Wednesday, March 30, 2011

investment property search

i was talking to a friend of mine the other day about investment properties. he asked for some advice and the best thing that i could tell him was that if he was really serious, he'd have to stop looking for reasons not to take the plunge. he had concerns about finding a place that would rent, or about maintenance, or bad tenants, or any number of other things.

the fact of the matter is that he's right. there are a number of things that can make purchasing a property for investment purposes go terribly wrong. it's a risk that you have to weigh against the possible returns. of course, this is the case with any investment, but with real estate, it seems like so much more could go badly. but, there are a lot of things in your control, too. you can drop your rent if your property isn't moving. you can sell your property if it's too big a hassle. you can actually live in it, if you have to.

i'm about to begin a new search for some properties to invest in, and i thought i'd chronicle my search through this site to give a view into what i look for. the most important thing, as i said, was to just make the decision that you are going to become a landlord. the next thing to do is to develop a model that outlines the costs associated with a property against the revenue that you can expect. this is pretty easy to do:

your expenses include:

your revenues include:

there will be some ancillary costs associated with leasing like utilities and rehab, or with purchasing like closing costs, appraisals, and inspections, so you want to have a sense for those, as well.

i look to put between 20% and 25% down, depending on what kind of terms i can get on a loan.

after you have a model in place, you can fairly easily troll the listings for properties that fit with your investment strategy. i look for places that cash flow. so, generally speaking, i look for properties that i can rent out monthly at or near 1% of the purchase price. so, if i find something at $150k, i'd like to see it rent at $1500. this is just a rule of thumb -- i always go back to my model to validate cash flow. in general, with this formula, i can return between 6-10% in cash on my initial investment.

i have a few geographical places that are my go to places as far as location goes. the only reason for this is that i'm knowledgeable on the market rents and sales prices. when i made my first purchase, i had to make some assumptions. but, you can get a good feel on this, again just based on trolling the listings.

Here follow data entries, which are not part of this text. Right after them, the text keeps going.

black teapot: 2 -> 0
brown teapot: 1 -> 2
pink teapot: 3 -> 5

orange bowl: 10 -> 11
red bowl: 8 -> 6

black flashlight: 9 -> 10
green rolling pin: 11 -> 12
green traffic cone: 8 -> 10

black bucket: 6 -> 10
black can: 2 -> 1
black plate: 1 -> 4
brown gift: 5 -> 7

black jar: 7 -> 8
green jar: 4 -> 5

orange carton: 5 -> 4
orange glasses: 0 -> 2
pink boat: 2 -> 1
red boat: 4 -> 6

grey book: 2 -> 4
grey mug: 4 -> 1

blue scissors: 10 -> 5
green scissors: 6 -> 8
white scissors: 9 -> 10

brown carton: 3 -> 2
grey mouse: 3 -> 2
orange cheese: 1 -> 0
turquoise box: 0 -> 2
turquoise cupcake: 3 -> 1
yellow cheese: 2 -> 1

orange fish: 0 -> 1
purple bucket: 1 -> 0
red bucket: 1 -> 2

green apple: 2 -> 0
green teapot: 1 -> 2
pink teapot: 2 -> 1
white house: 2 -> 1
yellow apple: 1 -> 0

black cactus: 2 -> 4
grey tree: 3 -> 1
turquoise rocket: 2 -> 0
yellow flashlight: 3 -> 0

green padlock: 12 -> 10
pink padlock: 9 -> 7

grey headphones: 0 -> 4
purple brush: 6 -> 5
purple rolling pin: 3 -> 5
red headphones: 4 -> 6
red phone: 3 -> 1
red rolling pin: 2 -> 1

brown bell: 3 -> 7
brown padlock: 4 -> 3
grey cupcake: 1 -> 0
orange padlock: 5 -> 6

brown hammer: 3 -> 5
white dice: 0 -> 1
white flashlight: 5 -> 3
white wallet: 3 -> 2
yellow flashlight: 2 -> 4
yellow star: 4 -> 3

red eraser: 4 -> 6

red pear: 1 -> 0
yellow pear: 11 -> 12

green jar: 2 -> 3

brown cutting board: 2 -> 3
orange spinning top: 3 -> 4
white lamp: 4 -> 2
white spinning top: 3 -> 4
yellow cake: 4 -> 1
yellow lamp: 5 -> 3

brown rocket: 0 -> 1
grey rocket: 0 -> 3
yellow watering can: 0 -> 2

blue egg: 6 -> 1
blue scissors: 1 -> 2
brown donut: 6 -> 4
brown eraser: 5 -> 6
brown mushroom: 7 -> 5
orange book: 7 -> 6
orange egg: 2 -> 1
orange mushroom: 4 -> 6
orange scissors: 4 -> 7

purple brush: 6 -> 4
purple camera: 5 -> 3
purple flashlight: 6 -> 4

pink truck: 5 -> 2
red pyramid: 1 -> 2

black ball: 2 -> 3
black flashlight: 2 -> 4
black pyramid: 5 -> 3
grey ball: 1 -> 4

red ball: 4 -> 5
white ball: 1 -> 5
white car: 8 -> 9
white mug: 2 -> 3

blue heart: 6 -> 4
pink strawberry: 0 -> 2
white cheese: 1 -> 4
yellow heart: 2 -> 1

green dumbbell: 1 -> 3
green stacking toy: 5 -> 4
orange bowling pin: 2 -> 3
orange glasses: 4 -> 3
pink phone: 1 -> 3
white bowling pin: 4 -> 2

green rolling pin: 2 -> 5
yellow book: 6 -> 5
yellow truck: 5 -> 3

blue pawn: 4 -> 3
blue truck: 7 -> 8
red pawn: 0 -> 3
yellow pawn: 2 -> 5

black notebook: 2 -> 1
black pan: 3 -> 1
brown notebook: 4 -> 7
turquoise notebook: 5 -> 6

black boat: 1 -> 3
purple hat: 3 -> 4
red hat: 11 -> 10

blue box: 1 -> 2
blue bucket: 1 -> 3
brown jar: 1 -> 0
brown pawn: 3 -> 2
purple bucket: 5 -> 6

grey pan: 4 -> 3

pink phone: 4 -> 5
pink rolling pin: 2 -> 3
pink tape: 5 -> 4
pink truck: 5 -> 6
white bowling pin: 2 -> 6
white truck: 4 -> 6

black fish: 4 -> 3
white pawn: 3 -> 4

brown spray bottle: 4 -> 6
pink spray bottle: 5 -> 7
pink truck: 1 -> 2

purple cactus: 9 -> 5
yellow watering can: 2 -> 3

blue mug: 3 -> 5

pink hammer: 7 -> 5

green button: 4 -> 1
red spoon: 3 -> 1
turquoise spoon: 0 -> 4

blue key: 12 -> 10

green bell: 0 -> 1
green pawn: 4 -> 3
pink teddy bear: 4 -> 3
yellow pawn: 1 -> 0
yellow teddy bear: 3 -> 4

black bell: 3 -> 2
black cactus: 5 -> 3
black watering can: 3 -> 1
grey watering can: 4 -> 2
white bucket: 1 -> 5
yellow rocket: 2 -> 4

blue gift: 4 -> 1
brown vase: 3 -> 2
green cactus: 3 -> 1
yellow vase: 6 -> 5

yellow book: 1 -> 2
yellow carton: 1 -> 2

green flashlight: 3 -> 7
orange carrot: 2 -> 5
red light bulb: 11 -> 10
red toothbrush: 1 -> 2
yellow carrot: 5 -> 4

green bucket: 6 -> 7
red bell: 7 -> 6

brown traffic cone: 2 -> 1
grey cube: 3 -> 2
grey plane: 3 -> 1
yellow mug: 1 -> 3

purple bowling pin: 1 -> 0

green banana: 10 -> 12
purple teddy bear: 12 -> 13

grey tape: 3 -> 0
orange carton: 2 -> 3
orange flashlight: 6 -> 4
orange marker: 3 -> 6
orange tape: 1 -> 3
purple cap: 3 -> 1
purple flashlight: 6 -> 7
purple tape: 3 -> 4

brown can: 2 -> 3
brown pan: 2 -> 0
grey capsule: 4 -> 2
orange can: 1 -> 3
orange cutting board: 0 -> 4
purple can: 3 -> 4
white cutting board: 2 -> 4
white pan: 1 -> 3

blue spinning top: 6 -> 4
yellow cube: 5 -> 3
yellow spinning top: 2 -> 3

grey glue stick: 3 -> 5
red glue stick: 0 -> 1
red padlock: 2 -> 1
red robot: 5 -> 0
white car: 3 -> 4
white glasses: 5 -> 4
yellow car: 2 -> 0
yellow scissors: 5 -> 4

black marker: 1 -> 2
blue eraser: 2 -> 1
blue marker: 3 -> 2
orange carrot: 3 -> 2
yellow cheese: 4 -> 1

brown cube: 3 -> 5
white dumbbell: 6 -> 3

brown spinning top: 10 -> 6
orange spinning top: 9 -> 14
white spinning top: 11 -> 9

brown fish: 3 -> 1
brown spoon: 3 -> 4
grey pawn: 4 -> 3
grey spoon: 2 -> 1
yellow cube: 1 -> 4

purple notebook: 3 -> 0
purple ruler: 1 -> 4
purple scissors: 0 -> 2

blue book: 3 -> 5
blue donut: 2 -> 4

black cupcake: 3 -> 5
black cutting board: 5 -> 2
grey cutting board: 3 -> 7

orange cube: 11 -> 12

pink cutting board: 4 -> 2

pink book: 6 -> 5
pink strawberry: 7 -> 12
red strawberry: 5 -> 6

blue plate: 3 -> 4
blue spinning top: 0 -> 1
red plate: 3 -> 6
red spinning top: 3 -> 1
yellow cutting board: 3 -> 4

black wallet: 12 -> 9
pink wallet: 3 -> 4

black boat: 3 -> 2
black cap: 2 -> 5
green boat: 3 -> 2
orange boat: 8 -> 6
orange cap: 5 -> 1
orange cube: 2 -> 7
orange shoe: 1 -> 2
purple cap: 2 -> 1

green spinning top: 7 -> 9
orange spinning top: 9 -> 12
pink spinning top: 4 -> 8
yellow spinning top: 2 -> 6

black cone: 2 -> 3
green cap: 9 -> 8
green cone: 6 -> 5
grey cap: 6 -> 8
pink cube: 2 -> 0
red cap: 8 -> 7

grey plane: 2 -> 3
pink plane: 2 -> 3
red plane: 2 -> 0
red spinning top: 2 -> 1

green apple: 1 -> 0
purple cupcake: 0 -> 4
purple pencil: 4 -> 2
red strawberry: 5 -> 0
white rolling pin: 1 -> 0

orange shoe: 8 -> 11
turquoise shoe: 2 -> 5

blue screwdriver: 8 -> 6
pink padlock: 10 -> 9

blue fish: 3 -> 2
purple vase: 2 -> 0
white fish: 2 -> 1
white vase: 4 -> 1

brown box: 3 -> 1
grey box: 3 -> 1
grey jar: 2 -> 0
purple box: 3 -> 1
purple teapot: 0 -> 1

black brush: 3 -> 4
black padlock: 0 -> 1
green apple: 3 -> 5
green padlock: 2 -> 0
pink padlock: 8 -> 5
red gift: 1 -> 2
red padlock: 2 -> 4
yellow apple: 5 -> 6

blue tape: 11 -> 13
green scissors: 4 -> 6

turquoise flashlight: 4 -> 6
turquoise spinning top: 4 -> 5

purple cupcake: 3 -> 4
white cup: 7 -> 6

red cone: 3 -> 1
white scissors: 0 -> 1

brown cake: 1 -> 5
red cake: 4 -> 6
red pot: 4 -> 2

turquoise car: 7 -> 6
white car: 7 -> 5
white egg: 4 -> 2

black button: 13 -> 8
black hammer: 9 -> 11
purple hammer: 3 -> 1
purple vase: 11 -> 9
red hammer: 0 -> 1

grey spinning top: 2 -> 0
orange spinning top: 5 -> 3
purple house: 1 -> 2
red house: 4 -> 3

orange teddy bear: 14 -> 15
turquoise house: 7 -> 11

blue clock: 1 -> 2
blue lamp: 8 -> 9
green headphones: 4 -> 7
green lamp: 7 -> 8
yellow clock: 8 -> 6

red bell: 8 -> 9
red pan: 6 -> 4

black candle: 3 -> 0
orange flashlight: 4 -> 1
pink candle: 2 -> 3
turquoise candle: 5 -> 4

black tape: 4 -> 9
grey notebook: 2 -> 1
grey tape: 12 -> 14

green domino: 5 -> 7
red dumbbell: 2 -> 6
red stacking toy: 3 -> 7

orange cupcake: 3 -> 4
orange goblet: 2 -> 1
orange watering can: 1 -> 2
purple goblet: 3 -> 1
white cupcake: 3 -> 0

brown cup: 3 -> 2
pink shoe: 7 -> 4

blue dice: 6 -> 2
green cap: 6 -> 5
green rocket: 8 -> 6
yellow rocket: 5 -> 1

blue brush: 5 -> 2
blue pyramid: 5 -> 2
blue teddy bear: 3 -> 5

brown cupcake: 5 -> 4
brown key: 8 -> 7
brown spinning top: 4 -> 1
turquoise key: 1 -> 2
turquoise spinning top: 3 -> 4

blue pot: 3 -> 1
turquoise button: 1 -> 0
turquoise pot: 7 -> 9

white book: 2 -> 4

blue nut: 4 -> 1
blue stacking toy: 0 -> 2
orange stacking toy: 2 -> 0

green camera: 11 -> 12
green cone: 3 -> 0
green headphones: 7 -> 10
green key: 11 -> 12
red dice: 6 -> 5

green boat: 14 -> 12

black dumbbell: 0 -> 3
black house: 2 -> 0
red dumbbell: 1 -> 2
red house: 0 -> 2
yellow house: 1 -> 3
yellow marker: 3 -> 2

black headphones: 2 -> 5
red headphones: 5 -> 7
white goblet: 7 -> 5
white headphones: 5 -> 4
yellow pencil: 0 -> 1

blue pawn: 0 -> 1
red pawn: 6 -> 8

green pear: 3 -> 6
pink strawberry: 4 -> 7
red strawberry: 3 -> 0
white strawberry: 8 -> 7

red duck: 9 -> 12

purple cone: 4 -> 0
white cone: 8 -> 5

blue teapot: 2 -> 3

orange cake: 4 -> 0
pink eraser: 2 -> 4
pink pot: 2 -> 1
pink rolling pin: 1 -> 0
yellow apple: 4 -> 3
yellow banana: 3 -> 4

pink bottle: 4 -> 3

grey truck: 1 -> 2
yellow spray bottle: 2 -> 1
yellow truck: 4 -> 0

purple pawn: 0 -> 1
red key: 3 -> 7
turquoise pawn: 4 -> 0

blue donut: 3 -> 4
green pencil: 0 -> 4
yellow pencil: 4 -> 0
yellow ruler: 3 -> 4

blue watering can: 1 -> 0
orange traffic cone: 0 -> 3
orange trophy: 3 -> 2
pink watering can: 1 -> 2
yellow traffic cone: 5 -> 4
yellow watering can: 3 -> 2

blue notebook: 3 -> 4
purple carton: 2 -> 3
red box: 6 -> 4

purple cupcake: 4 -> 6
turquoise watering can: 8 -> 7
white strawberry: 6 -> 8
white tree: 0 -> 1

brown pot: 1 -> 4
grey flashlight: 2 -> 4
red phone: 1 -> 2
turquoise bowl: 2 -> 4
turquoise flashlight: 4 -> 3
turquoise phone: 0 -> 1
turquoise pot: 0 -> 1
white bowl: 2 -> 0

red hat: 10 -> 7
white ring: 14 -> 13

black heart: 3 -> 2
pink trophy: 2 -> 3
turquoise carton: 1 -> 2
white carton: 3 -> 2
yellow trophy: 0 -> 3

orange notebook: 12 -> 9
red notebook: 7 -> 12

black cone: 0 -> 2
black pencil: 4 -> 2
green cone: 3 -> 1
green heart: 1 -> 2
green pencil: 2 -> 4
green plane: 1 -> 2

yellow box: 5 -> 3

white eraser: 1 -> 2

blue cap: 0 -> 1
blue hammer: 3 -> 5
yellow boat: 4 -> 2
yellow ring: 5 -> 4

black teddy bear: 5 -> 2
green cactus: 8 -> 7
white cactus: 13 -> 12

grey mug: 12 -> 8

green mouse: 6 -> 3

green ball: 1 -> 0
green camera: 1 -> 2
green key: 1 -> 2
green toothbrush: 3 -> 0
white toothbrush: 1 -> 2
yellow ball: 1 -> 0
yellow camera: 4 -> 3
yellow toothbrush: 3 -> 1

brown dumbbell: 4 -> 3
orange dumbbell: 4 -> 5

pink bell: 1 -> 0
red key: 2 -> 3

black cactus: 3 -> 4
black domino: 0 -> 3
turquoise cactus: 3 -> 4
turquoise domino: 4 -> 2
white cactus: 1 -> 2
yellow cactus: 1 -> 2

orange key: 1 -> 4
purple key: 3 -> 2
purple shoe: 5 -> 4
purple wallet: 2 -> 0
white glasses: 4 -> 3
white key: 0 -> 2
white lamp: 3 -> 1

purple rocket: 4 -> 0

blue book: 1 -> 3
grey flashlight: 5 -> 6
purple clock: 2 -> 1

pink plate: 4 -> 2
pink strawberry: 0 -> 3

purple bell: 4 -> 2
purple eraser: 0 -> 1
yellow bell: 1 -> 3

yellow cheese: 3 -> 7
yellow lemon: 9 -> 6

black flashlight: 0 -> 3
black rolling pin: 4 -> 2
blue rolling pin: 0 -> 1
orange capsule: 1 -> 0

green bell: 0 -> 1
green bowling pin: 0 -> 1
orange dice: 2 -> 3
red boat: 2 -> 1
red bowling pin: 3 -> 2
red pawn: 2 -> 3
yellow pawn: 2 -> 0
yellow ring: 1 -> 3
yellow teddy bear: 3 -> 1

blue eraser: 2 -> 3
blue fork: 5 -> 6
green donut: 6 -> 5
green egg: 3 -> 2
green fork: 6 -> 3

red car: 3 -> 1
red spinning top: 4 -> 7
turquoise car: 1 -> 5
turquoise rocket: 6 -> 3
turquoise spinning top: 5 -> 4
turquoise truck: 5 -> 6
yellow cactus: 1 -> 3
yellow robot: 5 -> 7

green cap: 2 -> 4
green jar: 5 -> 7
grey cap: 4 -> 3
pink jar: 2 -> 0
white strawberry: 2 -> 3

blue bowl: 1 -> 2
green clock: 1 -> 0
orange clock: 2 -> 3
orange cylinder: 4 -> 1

the next thing (or the first thing) that i'm going to do is contact my realtor. she's able to keep an eye out for properties for me so i don't have to spend all my time looking. i'll report back on that next time.

change of plans

well, after much deliberation, i decided against paying off rental property #1. the reason for this seems kind of at odds to my approach on finding good cash flow and yield on my investment. you see, the property has about 7 years left on the note, and the rent that we collect is just enough to offset all the expenses related with owning the property. if we were to pay off the property, we would easily see a positive cash flow out of the property. i took that cash flow and projected it over 7 years. it came to be roughly equivalent to the lump sum amount that we'd have to pay in order to payoff the property.

this means that by doing nothing, and leaving our money essentially just in cash or some vehicle that at least keeps up with inflation, we'd be in the exact same position in 7 years whether we pay off the property now or not (assuming no appreciation). in one situation, we'd be out that cash, but it would slowly be building back up, and in the other, we'd have that cash on hand and the property would pay itself off.

instead, if we found some other vehicle for that capital that i was going to use to pay off the property, we'd actually come out ahead (assuming that the capital retains its original value). for example, if we purchased another property, that cash would be converted to equity, and any return on that cash would actually improve our position.

this seems to be a 180 degree reversal from what i was advocating before, which was to seek out investments with good cash flow. though the cash flow would not be as good, it actually makes more sense in the longer term. after 7 years, our cash position would be less, but we'd actually be cash flowing 1.5 times what we would cash flow by paying off the property.